Aim of the task:
Find every line in the records below that contains "pixels", and copy it.

Structured page parsing data

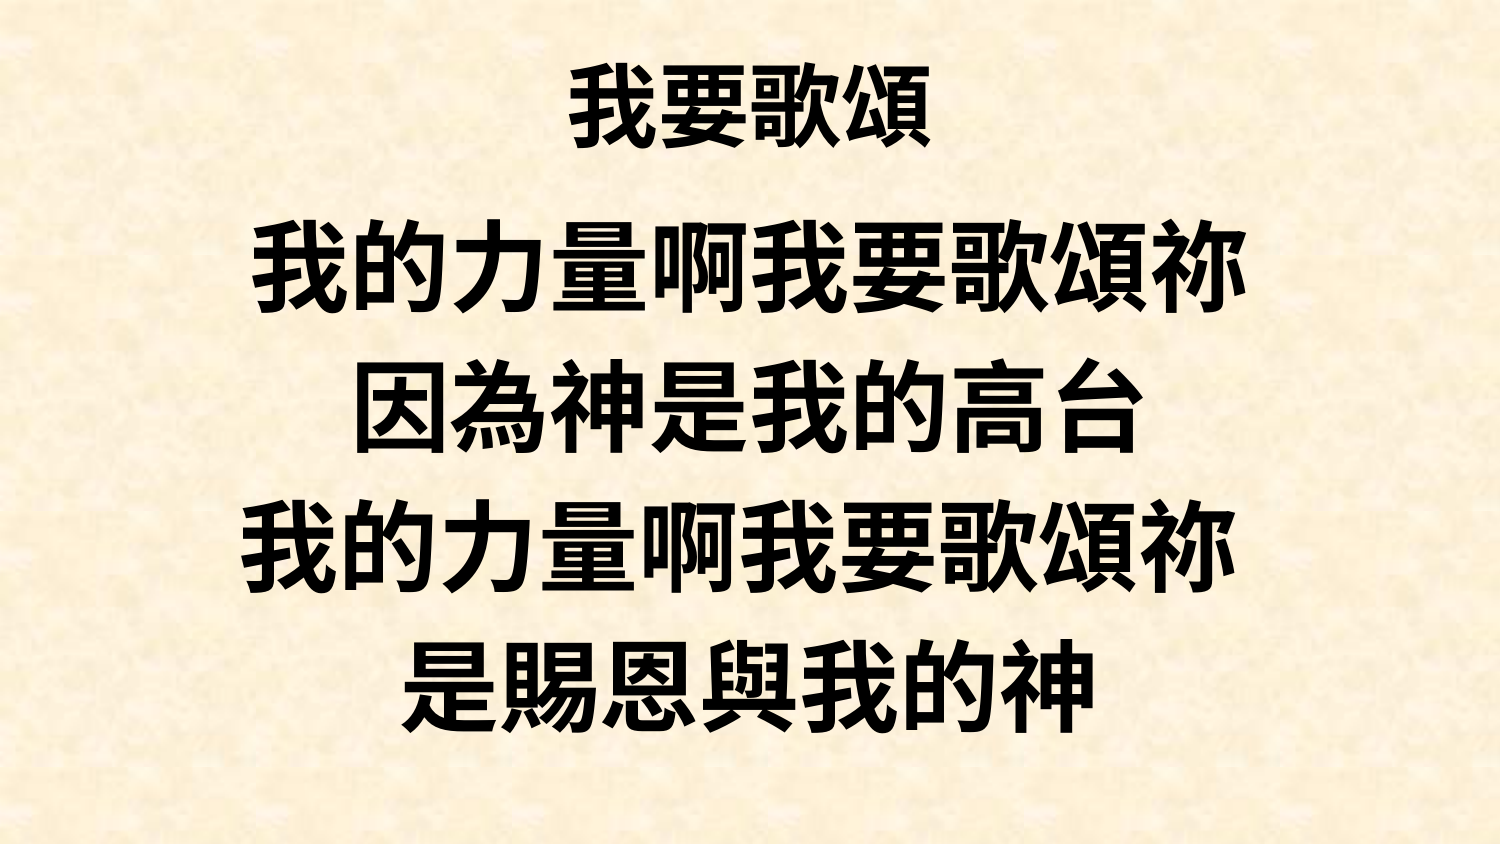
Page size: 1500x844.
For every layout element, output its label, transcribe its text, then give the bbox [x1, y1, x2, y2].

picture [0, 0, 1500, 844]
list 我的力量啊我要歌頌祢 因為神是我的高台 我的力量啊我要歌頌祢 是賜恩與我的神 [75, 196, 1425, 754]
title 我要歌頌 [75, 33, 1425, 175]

* * *

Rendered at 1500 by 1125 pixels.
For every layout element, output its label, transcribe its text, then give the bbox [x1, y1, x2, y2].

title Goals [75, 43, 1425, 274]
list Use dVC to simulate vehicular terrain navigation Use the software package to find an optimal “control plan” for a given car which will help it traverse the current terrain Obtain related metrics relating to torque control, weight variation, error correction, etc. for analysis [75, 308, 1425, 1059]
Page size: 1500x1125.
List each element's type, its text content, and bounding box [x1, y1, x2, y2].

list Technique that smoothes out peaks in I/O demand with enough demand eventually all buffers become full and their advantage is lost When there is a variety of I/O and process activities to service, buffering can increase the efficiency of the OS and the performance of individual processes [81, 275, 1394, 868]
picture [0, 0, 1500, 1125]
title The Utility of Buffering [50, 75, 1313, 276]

--

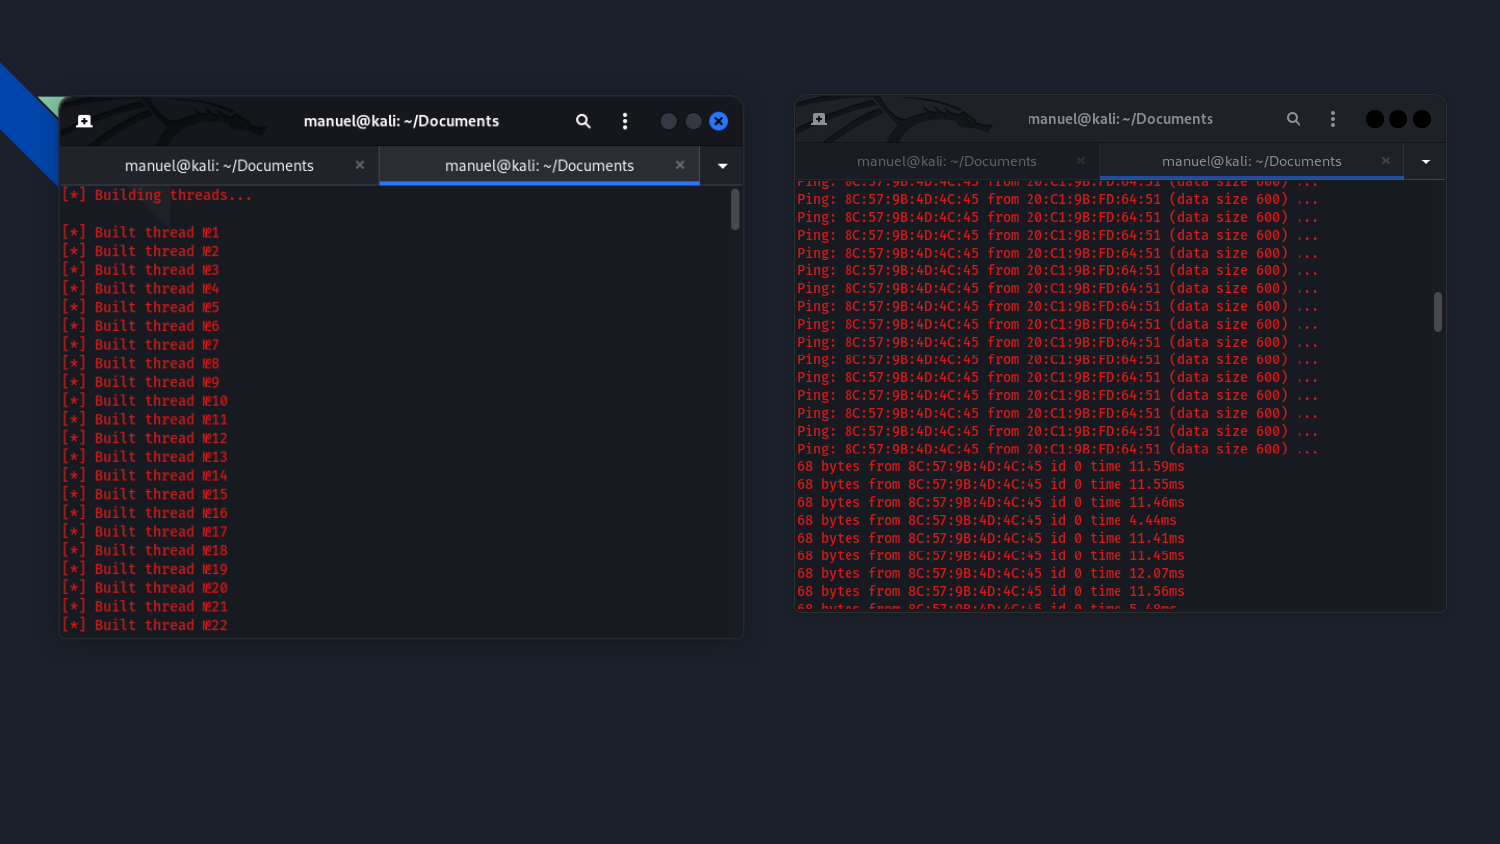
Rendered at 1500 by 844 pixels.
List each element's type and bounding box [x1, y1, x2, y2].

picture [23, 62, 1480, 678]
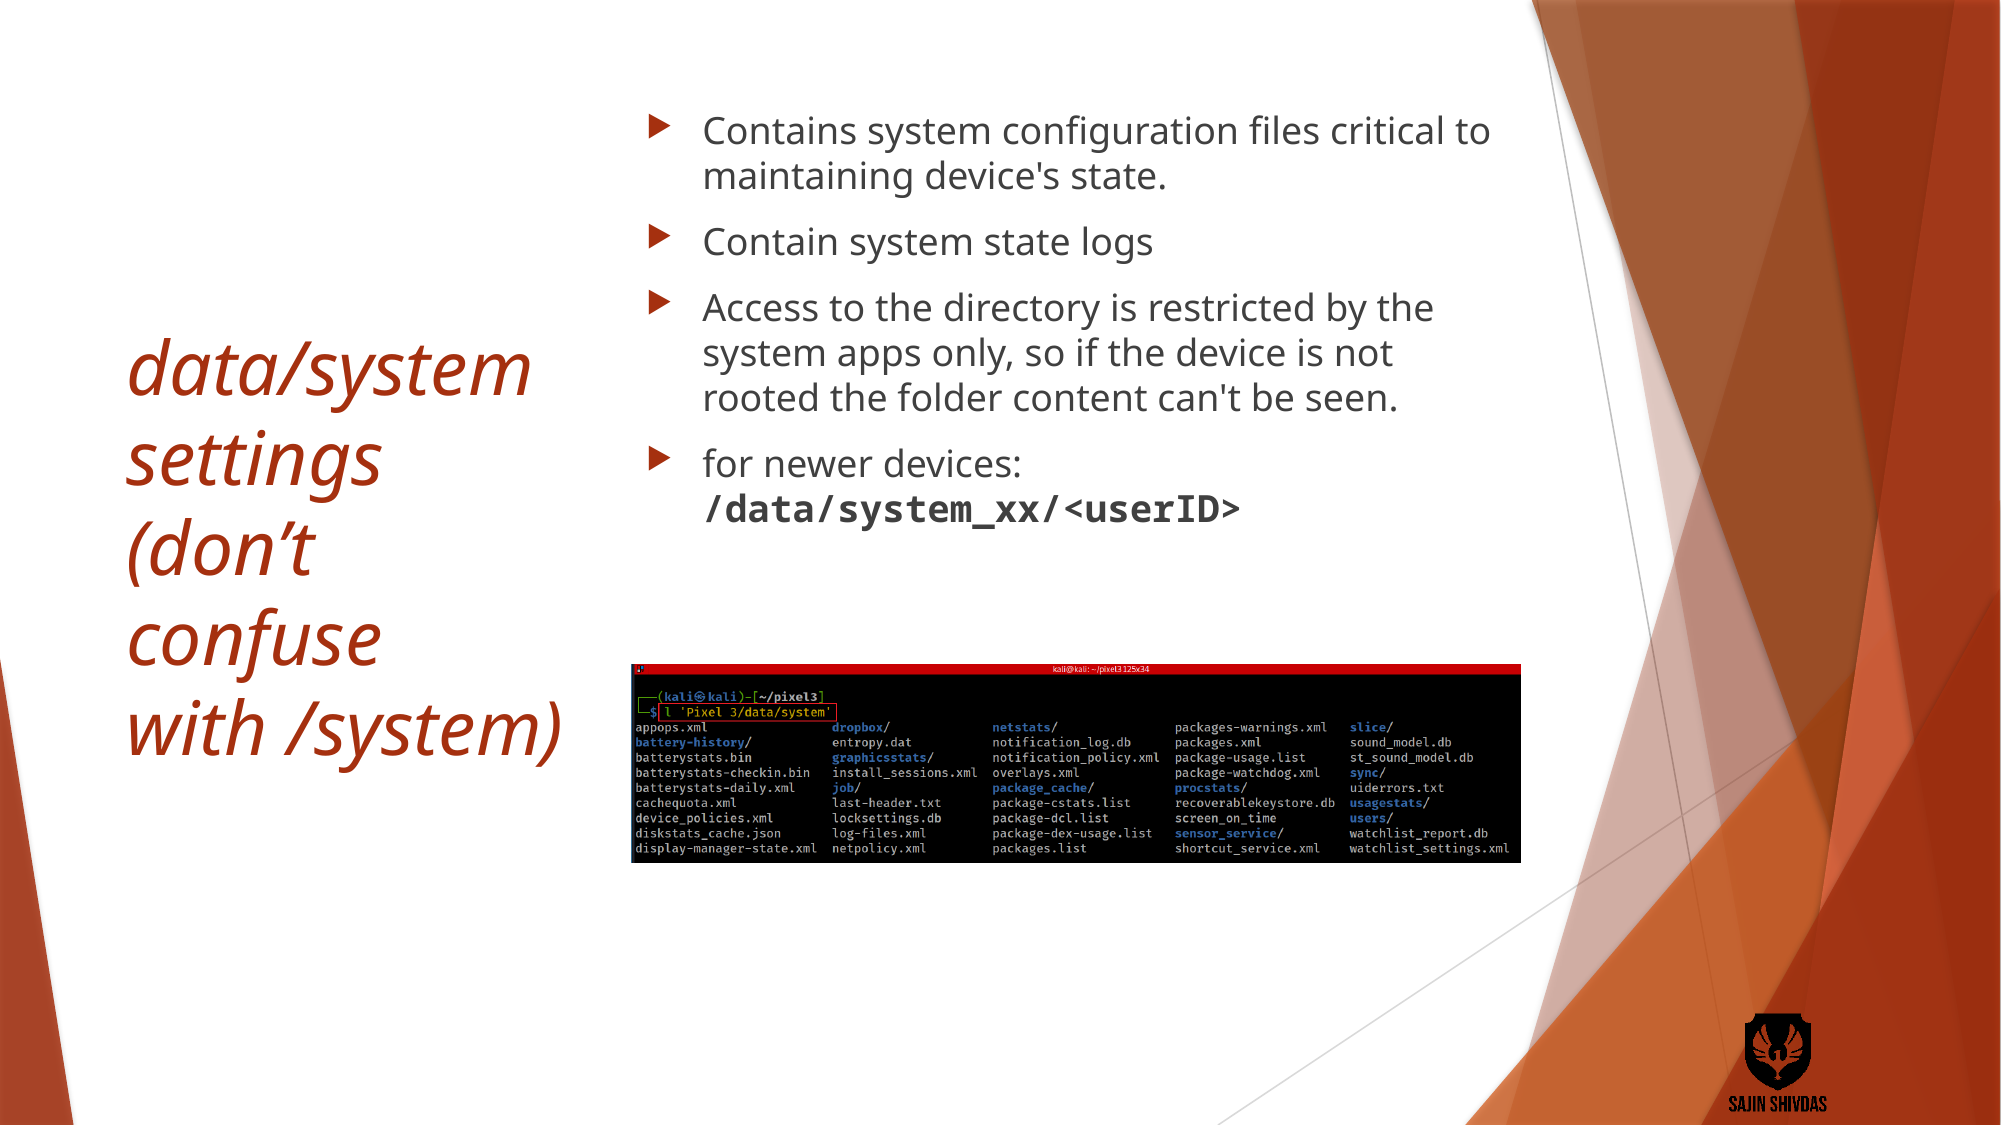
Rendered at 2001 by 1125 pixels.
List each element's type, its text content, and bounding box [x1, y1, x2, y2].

Output of the exercise:
Rendered at 1500 by 1125 pixels.
Rendered at 1500 by 844 pixels.
Rendered at 2001 by 1125 pixels.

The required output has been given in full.